🤖 AI Summary
This study systematically analyzes security threats and privacy risks confronting ChatGPT, including prompt injection, functionality jailbreaking, data leakage, and ethical violations. Employing a multidimensional methodology—comprising threat modeling, privacy risk assessment, adversarial prompt testing, simulated penetration, and ethical analysis—we conduct the first empirical, dual-perspective (offensive/defensive) investigation: (i) reproducing diverse attack scenarios to validate their feasibility for malicious exploitation; and (ii) evaluating ChatGPT’s utility in defensive applications such as vulnerability detection and security tool generation. Our principal contribution is the proposal of a novel paradigm—“LLM self-enhanced security protection”—where large language models leverage their intrinsic capabilities to construct endogenous, adaptive security mechanisms. This approach not only exposes critical vulnerabilities but also pioneers a pathway toward trustworthy AI governance through built-in, model-driven safeguards.
📝 Abstract
As artificial intelligence technology continues to advance, chatbots are becoming increasingly powerful. Among them, ChatGPT, launched by OpenAI, has garnered widespread attention globally due to its powerful natural language processing capabilities based on the GPT model, which enables it to engage in natural conversations with users, understand various forms of linguistic expressions, and generate useful information and suggestions. However, as its application scope expands, user demand grows, and malicious attacks related to it become increasingly frequent, the security threats and privacy risks faced by ChatGPT are gradually coming to the forefront.

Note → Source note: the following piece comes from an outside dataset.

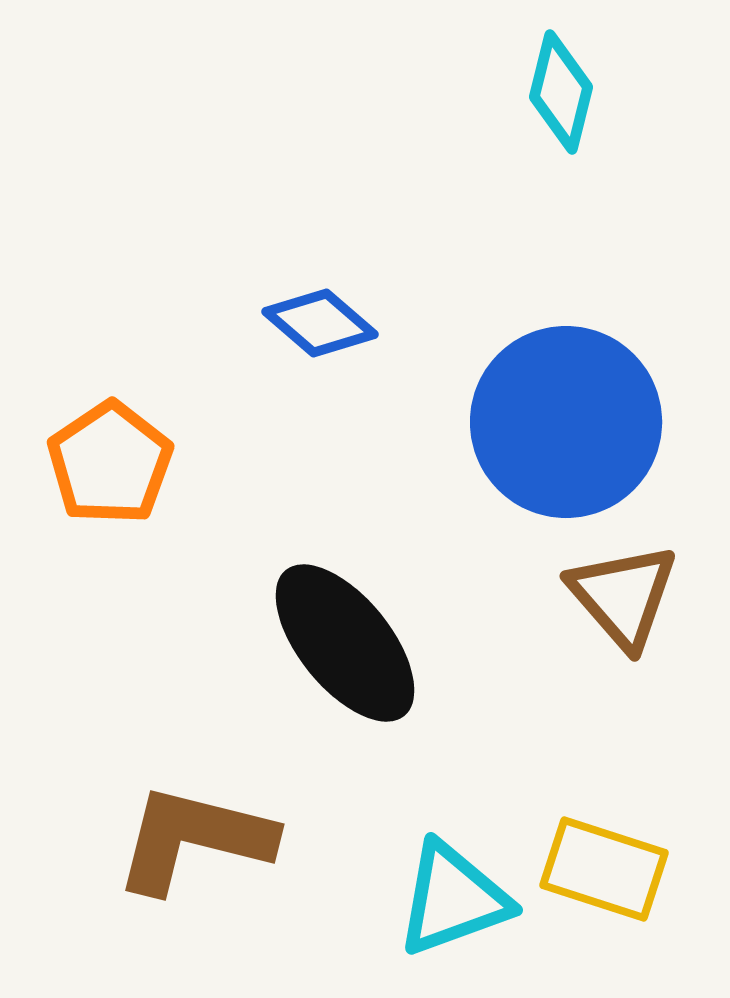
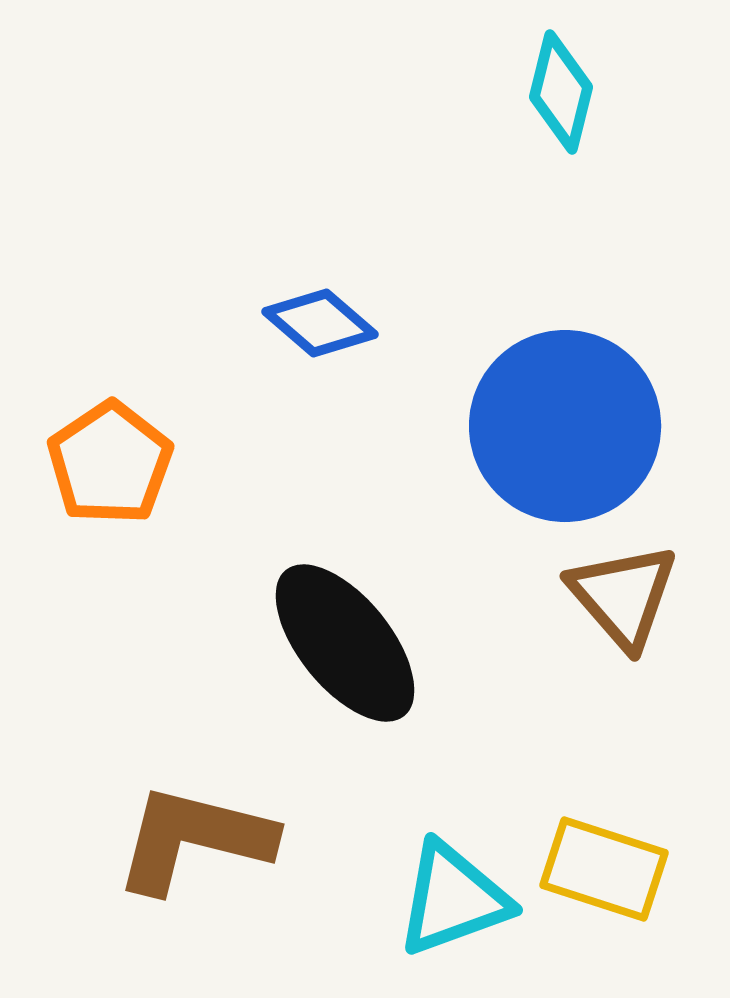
blue circle: moved 1 px left, 4 px down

In this paper, the security of ChatGPT is mainly studied from two aspects, security threats and privacy risks. The article systematically analyzes various types of vulnerabilities involved in the above two types of problems and their causes. Briefly, we discuss the controversies that ChatGPT may cause at the ethical and moral levels. In addition, this paper reproduces several network attack and defense test scenarios by simulating the attacker's perspective and methodology. Simultaneously, it explores the feasibility of using ChatGPT for security vulnerability detection and security tool generation from the defender's perspective.